Cruising With A Mission – Sailing the Fathom Adonia to the Dominican Republic
A socially meaningful and satisfying visit to the Caribbean aboard the Fathom Adonia
By Robert Hubbard
Recently I was intrigued to read about some new “social impact” Caribbean cruises being organized by Carnival Corp.’s Fathom line. The concept behind ‘social impact’ cruises is “voluntourism” – the combination of volunteering and tourism which offers consumers the opportunity to see part of the world by ship and to volunteer in a local community project. Voluntourism offers regular people the chance to build a community with like-minded travelers, become immersed in another culture and work alongside its local people to create an enduring social impact. Connecting with local people in communities gives passengers a unique perspective on the culture of the area, taking advantage of what happens when individual people from diverse cultures work together.
Fathom’s ship, the 704-passenger Adonia, alternates between week-long cruises from Port Miami to Cuba and the Dominican Republic. The Dominican itinerary emphasizes volunteer tourism while the Cuban one focuses on people-to-people exchanges.
Seeing an opportunity to combine pleasure with my goal of trying to make the world a better place, I recently took the Fathom cruise to the Dominican Republic in order to see how this form of travel could have a positive impact on other people’s lives.
The Dominican itinerary offers hands-on activities, with cruise-passengers working alongside Dominicans on sustainable projects that focus on education, the environment and economic development. Projects include installing home water filters or replacing dirt floors with more sanitary concrete ones. Other projects include helping a women’s cooperative create and package chocolate bars as well as teaching English to adults and children. All the on-ground social impact activities are already organized and operational. They are ‘turn-key’ operations; well run and organized for travelers to just pre-register and show up. In addition to the social-impact activities included in the cruise price, there are many other tours and activities available for a modest extra charge.
Once the Adonia reaches Puerto Plata on the northern coast of the Dominican Republic, it remains alongside Amber Cove; an amazing port structure with bars, shops and restaurants. Amber Cove, which is not open to the public, includes a lovely large pool and zip lining, water sports, and cozy and personal cabanas. Fathom’s passengers use it as their base as they fan out into the neighboring region to participate in projects from Tuesday to Friday when the ship is in port. Passengers can do as many or as few of the social impact activities as they choose.
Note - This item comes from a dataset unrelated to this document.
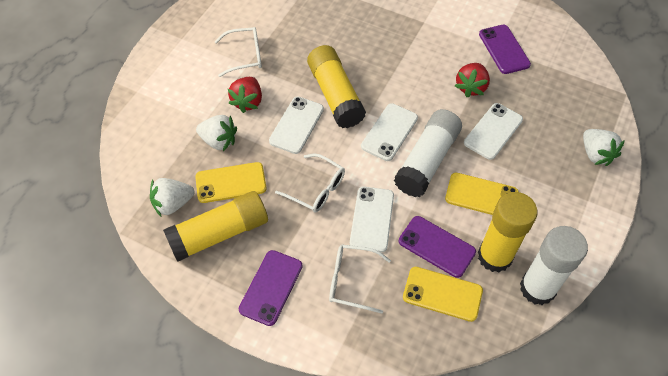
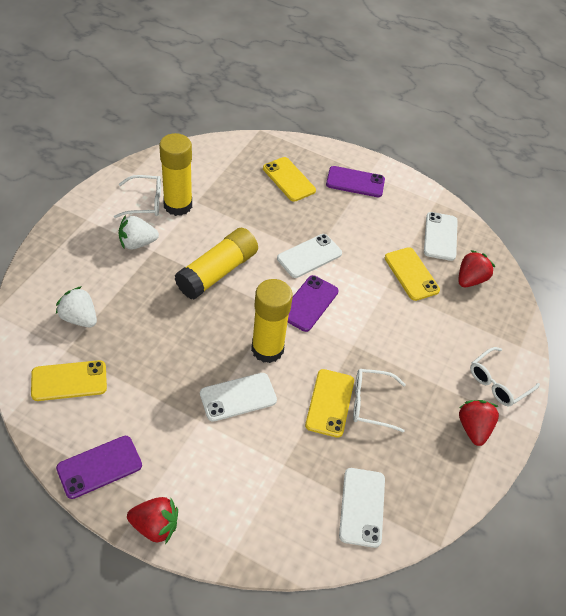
red strawberry: [228,77,262,113] [455,63,490,97] = 2 -> [127,497,178,544] [459,250,495,287] [459,400,499,446] = 3
white glue stick: [394,109,462,197] [520,226,588,305] = 2 -> none = 0
white strawberry: [150,178,195,217] [196,115,237,151] [583,129,625,166] = 3 -> [56,286,97,327] [118,215,159,249] = 2
yellow phone: [195,162,266,203] [403,267,483,322] [445,172,519,215] = 3 -> [31,360,107,401] [263,157,316,202] [305,369,354,438] [385,247,440,301] = 4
The Adonia has a swimming pool, spa and gym as well as excellent restaurants, bars and lounges. There is also a small but efficient running/walking track for those determined to exercise. Personally, I preferred to enjoy the chimichurri burgers that are served poolside during afternoon barbecues. However, travelers should be aware that there are no elaborate stage shows, casinos, or frills like ice-skating rinks or rock-climbing walls that are offered on more conventional cruise ships.